■ Stored data entries
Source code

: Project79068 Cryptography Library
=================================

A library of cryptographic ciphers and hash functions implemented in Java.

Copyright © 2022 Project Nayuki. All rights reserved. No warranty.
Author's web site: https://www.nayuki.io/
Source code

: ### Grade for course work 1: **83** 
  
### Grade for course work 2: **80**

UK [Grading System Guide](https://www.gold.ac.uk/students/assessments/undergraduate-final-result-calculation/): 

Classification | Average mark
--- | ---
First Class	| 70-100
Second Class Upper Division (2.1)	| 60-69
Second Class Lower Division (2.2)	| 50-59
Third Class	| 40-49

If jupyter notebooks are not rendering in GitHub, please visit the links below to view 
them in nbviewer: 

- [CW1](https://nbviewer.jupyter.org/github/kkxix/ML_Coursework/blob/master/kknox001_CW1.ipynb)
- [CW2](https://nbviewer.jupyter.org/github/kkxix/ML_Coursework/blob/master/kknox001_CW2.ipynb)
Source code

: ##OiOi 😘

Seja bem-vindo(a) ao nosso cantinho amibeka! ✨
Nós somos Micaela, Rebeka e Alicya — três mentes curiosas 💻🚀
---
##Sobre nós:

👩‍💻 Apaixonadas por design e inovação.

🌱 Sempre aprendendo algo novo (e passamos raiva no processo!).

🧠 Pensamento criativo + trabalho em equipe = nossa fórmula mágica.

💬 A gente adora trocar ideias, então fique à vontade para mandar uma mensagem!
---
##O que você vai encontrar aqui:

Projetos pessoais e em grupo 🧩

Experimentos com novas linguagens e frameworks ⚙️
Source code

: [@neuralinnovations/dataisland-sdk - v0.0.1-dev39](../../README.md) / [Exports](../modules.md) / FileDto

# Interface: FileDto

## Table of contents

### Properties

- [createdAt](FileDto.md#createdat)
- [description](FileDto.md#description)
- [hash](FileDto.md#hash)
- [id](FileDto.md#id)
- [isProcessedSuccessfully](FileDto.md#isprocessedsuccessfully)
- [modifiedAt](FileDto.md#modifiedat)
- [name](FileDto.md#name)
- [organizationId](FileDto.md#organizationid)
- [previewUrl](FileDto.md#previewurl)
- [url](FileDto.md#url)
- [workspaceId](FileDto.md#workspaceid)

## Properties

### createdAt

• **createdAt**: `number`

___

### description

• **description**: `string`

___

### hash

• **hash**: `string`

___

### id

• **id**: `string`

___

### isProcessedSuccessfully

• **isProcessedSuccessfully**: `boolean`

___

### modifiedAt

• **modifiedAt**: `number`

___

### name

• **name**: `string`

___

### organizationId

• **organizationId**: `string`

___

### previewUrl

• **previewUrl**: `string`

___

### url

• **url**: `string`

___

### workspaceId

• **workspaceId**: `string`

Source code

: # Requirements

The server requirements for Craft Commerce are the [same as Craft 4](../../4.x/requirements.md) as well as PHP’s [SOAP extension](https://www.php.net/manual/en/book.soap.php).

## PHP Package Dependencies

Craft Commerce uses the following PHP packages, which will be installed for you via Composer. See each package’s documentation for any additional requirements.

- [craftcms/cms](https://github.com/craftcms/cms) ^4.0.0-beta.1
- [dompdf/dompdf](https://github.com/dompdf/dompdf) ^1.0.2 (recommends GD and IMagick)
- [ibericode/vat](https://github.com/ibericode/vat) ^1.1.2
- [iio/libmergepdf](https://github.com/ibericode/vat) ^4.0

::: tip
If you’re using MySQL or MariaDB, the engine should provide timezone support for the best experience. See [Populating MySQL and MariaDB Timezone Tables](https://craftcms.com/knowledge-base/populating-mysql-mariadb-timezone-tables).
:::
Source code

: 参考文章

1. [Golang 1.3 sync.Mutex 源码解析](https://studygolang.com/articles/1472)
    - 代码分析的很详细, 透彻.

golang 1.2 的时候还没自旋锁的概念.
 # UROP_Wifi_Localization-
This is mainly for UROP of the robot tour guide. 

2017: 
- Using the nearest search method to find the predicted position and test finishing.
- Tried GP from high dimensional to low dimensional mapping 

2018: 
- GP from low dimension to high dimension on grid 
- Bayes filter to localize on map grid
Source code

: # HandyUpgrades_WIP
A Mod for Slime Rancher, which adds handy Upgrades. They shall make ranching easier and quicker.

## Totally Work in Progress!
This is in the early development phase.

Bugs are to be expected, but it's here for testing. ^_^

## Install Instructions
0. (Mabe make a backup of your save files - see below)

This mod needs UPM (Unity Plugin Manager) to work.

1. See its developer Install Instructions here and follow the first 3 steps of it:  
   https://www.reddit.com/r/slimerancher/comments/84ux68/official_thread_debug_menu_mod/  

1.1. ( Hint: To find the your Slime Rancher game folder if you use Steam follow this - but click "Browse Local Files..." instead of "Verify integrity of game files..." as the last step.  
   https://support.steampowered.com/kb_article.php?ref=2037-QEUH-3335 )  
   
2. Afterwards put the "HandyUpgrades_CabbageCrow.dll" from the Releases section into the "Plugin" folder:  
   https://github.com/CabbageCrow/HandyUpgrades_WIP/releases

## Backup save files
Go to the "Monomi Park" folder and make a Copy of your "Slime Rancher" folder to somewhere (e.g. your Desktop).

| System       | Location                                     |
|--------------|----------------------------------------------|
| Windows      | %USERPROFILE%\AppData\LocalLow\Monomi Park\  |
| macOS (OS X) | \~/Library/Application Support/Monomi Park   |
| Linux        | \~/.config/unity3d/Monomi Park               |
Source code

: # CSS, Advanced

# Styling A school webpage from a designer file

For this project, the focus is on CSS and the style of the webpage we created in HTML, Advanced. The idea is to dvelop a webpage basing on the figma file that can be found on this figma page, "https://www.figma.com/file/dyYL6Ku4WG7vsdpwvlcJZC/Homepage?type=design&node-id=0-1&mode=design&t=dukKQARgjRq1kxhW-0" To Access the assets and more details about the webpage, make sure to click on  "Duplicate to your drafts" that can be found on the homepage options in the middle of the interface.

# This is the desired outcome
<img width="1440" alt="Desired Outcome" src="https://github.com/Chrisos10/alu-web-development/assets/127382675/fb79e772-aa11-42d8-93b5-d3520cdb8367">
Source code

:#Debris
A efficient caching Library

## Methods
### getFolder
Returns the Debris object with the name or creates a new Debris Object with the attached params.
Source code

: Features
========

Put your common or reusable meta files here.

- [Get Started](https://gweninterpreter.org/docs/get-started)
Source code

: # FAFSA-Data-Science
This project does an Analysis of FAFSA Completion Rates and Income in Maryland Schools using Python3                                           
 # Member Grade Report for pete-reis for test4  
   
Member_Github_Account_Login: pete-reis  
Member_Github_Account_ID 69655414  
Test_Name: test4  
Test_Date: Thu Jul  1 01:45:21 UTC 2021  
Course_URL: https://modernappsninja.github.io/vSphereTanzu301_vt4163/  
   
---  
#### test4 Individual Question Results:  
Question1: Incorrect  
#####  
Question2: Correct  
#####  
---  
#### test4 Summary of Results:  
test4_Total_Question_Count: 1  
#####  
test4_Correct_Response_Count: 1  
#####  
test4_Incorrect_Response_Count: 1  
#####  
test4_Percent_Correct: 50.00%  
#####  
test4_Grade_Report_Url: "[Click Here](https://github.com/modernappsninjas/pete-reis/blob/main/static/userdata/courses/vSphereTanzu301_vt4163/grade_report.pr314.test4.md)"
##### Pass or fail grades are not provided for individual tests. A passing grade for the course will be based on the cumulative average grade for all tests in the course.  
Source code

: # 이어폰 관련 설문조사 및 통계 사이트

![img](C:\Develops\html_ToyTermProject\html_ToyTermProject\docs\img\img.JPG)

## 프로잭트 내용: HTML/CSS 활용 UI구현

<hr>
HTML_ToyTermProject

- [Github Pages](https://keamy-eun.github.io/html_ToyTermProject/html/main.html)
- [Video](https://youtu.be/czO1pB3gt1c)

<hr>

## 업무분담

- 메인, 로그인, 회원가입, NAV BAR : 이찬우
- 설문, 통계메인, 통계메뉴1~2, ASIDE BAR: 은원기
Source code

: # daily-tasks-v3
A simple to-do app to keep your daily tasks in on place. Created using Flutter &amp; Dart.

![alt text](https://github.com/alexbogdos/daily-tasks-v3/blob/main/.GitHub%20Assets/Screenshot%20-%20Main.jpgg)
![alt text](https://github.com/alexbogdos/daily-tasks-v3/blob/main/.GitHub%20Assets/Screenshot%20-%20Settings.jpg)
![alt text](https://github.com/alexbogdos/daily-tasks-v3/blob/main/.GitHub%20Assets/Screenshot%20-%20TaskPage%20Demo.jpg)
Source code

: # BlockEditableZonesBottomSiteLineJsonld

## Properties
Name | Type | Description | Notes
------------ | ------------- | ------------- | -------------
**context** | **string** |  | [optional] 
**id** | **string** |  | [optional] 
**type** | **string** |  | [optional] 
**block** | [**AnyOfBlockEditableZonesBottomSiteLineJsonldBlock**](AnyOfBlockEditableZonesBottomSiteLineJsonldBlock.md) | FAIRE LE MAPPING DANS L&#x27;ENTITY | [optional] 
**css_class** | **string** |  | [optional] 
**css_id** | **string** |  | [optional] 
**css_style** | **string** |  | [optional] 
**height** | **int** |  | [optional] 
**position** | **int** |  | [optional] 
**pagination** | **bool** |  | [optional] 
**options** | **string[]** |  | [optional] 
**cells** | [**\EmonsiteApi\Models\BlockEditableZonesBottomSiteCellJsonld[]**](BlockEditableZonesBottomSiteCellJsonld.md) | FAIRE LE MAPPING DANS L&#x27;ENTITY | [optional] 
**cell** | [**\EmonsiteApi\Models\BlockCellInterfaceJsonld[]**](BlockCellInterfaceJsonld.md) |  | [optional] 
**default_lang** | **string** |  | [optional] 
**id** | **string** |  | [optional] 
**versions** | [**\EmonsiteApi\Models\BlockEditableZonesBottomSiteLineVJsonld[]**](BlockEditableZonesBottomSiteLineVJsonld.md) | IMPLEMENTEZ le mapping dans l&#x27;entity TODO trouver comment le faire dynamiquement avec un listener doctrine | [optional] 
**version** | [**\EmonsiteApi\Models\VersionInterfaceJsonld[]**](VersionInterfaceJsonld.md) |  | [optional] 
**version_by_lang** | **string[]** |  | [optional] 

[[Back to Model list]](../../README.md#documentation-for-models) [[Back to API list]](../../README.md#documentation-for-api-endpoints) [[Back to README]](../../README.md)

■ Exercise requirements
Every line above from the line with "### getFolder" to the line with "#### test4 Summary" is wanted, ends included; write them out exactly and add no other line.

■ Result of the exercise
### getFolder
Returns the Debris object with the name or creates a new Debris Object with the attached params.
Source code

: Features
========

Put your common or reusable meta files here.

- [Get Started](https://gweninterpreter.org/docs/get-started)
Source code

: # FAFSA-Data-Science
This project does an Analysis of FAFSA Completion Rates and Income in Maryland Schools using Python3                                           
 # Member Grade Report for pete-reis for test4  
   
Member_Github_Account_Login: pete-reis  
Member_Github_Account_ID 69655414  
Test_Name: test4  
Test_Date: Thu Jul  1 01:45:21 UTC 2021  
Course_URL: https://modernappsninja.github.io/vSphereTanzu301_vt4163/  
   
---  
#### test4 Individual Question Results:  
Question1: Incorrect  
#####  
Question2: Correct  
#####  
---  
#### test4 Summary of Results:  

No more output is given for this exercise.